Bardella – Modernisierung oder Etikettenschwindel?

Während Le Pen kämpft, baut Bardella sein Profil weiter aus. Mit Erfolg: Bei der Europawahl 2024 erzielte der RN unter seiner Führung über 30 Prozent – ein historisches Ergebnis.

Doch was Bardella programmatisch von Le Pen unterscheidet, bleibt vage. In Interviews spricht er oft über „neue Ambitionen“, bleibt aber inhaltlich dem harten RN-Kurs treu.

Für viele Franzosen – auch jenseits der extremen Rechten – ist Bardella jedoch anschlussfähiger als seine Mentorin. Seine Jugend, seine Eloquenz und der moderne Auftritt gefallen auch enttäuschten Konservativen. Sollte Le Pen tatsächlich aus dem Rennen sein, könnte Bardella der RN ein neues Gesicht verleihen – ohne an Schärfe zu verlieren.
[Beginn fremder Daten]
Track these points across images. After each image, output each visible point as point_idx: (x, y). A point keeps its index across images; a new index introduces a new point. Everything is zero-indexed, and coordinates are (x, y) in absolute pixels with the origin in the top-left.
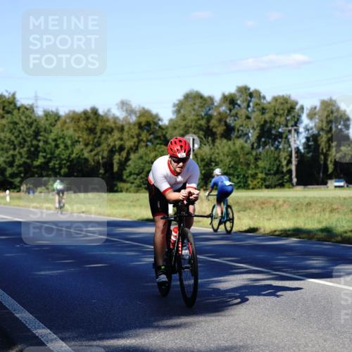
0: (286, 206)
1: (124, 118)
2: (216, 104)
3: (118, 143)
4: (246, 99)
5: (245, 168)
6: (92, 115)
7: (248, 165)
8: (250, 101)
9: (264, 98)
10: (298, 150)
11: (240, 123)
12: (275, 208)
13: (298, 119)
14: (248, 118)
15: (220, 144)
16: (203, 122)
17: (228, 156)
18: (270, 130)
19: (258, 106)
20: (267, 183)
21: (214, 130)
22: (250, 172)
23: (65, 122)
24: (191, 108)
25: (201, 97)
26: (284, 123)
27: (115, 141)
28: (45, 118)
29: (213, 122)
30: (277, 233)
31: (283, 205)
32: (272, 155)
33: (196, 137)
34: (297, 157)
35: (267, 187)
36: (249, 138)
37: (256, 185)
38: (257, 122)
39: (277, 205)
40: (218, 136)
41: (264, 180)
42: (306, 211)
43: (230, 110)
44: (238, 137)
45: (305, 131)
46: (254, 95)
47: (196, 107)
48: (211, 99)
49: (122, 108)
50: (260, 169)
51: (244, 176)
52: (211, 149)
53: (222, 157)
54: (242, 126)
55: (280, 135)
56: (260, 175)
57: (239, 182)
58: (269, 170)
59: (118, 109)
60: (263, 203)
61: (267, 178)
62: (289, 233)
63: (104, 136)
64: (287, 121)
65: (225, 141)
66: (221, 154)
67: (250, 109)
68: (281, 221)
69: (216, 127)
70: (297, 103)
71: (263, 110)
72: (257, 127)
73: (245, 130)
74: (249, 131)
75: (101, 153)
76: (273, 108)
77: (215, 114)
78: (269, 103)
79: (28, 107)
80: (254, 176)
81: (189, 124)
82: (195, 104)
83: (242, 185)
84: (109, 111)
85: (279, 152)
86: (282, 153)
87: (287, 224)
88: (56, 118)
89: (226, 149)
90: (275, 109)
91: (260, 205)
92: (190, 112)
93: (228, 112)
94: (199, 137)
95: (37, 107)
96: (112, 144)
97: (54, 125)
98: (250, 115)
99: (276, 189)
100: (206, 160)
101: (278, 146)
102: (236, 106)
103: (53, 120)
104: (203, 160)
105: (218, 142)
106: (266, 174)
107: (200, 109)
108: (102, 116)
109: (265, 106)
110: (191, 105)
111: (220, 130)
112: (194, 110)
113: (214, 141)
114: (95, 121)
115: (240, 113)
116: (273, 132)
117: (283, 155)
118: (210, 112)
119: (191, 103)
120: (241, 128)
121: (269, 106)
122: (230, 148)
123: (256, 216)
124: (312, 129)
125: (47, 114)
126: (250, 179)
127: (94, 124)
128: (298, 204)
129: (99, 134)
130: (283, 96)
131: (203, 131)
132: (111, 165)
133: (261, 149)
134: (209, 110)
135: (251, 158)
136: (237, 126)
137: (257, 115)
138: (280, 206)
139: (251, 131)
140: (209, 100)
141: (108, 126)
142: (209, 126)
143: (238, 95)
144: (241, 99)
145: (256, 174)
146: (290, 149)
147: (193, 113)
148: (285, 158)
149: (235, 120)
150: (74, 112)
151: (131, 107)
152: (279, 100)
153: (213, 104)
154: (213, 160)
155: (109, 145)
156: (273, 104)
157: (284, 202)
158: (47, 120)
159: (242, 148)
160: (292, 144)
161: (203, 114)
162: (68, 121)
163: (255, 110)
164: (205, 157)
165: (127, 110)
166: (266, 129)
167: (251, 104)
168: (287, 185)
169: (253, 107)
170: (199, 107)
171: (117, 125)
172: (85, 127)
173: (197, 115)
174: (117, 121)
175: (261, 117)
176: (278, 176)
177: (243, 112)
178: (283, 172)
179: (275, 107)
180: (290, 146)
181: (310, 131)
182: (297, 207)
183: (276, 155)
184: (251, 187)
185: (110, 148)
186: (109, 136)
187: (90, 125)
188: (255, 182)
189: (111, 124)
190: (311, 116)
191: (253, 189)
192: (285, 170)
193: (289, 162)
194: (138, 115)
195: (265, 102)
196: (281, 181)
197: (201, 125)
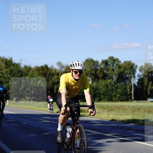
0: (129, 109)
1: (59, 70)
2: (99, 64)
3: (56, 80)
4: (113, 62)
5: (111, 92)
6: (45, 68)
7: (113, 91)
8: (114, 63)
9: (120, 62)
10: (134, 85)
11: (110, 73)
12: (124, 110)
13: (135, 71)
14: (113, 70)
15: (101, 81)
16: (93, 72)
17: (104, 87)
18: (122, 76)
19: (118, 65)
20: (121, 99)
21: (99, 75)
22: (113, 94)
23: (33, 71)
24: (88, 66)
25: (93, 61)
26: (129, 73)
27: (55, 79)
28: (25, 69)
29: (98, 72)
30: (125, 121)
31: (127, 109)
32: (123, 87)
33: (90, 79)
34: (134, 88)
35: (121, 101)
36: (113, 79)
37: (116, 100)
38: (117, 72)
39: (125, 109)
40: (100, 78)
41: (119, 97)
42: (138, 112)
43: (105, 67)
44: (109, 79)
45: (138, 77)
46: (116, 60)
47: (91, 65)
48: (97, 62)
49: (58, 65)
50: (118, 93)
51: (111, 96)
52: (97, 84)
53: (101, 87)
54: (110, 74)
55: (127, 78)
56: (118, 96)
57: (109, 98)
58: (122, 93)
59: (57, 65)
60: (119, 108)
61: (121, 97)
62: (130, 121)
63: (50, 77)
64: (130, 72)
65: (103, 80)
66: (101, 86)
67: (114, 67)
68: (127, 116)
69: (99, 74)
70: (134, 64)
71: (120, 67)
72: (117, 74)
73: (112, 76)
74: (114, 77)
75: (49, 85)
76: (124, 67)
77: (99, 68)
78: (123, 64)
79: (18, 64)
80: (115, 96)
81: (88, 73)
82: (90, 64)
83: (110, 99)
84: (52, 66)
85: (126, 86)
86: (127, 86)
87: (129, 117)
88: (30, 69)
89: (103, 84)
90: (125, 67)
91: (117, 108)
92: (88, 67)
93: (104, 68)
94: (92, 78)
95: (21, 64)
96: (54, 81)
97: (29, 72)
98: (114, 69)
99: (125, 102)
100: (94, 88)
101: (126, 83)
102: (108, 65)
103: (28, 70)
104: (93, 88)
105: (100, 81)
106: (121, 95)
107: (92, 66)
108: (50, 69)
109: (121, 65)
110: (89, 65)
111: (101, 75)
112: (90, 66)
113: (98, 80)
114: (46, 70)
115: (109, 69)
116: (124, 77)
117: (128, 87)
118: (97, 68)
119: (89, 63)
120: (110, 75)
121: (122, 65)
122: (105, 83)
123: (116, 114)
124: (141, 76)
125: (26, 67)
126: (113, 97)
127: (46, 72)
128: (134, 109)
129: (48, 76)
130: (128, 61)
131: (94, 75)
132: (53, 90)
133: (118, 84)
134: (96, 66)
135: (114, 88)
136: (108, 74)
137: (117, 69)
138: (126, 109)
139: (115, 76)
140: (96, 62)
141: (52, 73)
142: (96, 74)
143: (109, 60)
144: (110, 62)
145: (116, 95)
146: (131, 84)
147: (89, 68)
148: (129, 88)
149: (107, 71)
150: (37, 67)
151: (62, 64)
152: (127, 63)
153: (98, 64)
154: (97, 88)
155: (52, 81)
156: (124, 64)
157: (128, 107)
158: (26, 69)
159: (111, 83)
160: (132, 82)
161: (93, 68)
162: (35, 70)
163: (116, 67)
164: (94, 87)
165: (60, 66)
166: (121, 75)
167: (115, 64)
168: (129, 100)
169: (116, 66)
170: (92, 65)
171: (56, 73)
172: (42, 73)
173: (91, 69)
174: (56, 71)
175: (119, 70)
176: (126, 96)
177: (111, 68)
178: (128, 94)
179: (125, 66)
180: (131, 83)
181: (140, 77)
182: (134, 110)
183: (125, 87)
184: (114, 100)
185: (53, 82)
186: (53, 77)
187: (44, 72)
188: (116, 99)
189: (53, 72)
190: (140, 70)
191: (115, 101)
192: (129, 93)
193: (131, 90)
194: (65, 68)
195: (121, 64)
196: (127, 98)
197: (93, 73)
Ein juristisches Urteil – mit Sprengkraft

Noch ist offen, wie das Berufungsverfahren ausgeht. Doch schon jetzt zeigt sich: Die französische Präsidentschaftswahl 2027 wird nicht nur zur Abstimmung über Programme – sondern über Vertrauen. In Justiz, Institutionen und politische Integrität. Und möglicherweise über einen stillen Generationenwechsel am rechten Rand.